Sunday, June 9, 2013

Cabell Chinnis Talks About Life as a Gay Supreme Court Clerk

The New York Times on June 9 featured a front-page story titled, "Exhibit A for a Major Shift: Justices' Gay Clerks." The article looked at the interactions of Supreme Court justices and their gay court clerks in the 1980s. One of the clerks interviewed was C. Cabell Chinnis, who clerked for Justice Lewis F. Powell Jr. when Justice Powell was considering his crucial vote in the Bowers v. Hardwick case, involving a George law that criminalized sodomy. The article states,

C. Cabell Chinnis, a gay lawyer who practices law in Palo Alto, Calif., was one of Justice Powell’s clerks as the justice was struggling with how to vote in the Hardwick case. In an interview, Mr. Chinnis said his boss must have known about his sexual orientation. “He had met my boyfriend,” Mr. Chinnis said. 

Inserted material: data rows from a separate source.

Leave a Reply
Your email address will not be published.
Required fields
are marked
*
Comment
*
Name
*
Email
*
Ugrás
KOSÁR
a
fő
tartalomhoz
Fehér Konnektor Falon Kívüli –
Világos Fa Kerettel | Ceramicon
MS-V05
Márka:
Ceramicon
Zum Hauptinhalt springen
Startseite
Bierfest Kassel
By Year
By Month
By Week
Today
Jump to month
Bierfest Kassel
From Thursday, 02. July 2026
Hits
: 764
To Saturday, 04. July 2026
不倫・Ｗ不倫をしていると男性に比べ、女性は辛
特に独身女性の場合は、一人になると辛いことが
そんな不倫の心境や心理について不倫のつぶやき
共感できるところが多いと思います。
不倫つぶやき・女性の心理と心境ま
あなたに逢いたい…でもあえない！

Indeed, the justice sought him out for advice precisely because he wanted to learn about the mechanics of gay sex, Mr. Chinnis said, recalling an uncomfortable exchange on the subject. 

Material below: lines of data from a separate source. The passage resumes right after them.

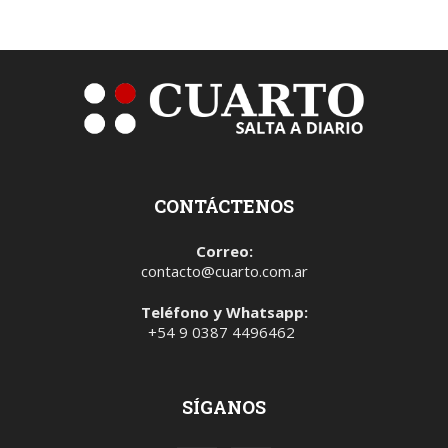
CONTÁCTENOS
Correo:
contacto@cuarto.com.ar
Teléfono y Whatsapp:
+54 9 0387 4496462
SÍGANOS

“This 78-year-old man is asking me about erections at the Supreme Court,” he said.
The conversation was unusual, as Mr. Chinnis was not the clerk who had been assigned to work on that case. But the two kept talking as the justice wrestled with the issues in the case. At one point, Mr. Chinnis recalled, he made a plea to his boss based on a comparison to a pending case about the right to vote in judicial elections. 
“It’s more important to me to make love to the person I love,” Mr. Chinnis remembered saying, “than to vote for a judge in a local election.”
Justice Powell initially considered striking down the law, but ultimately voted to uphold it.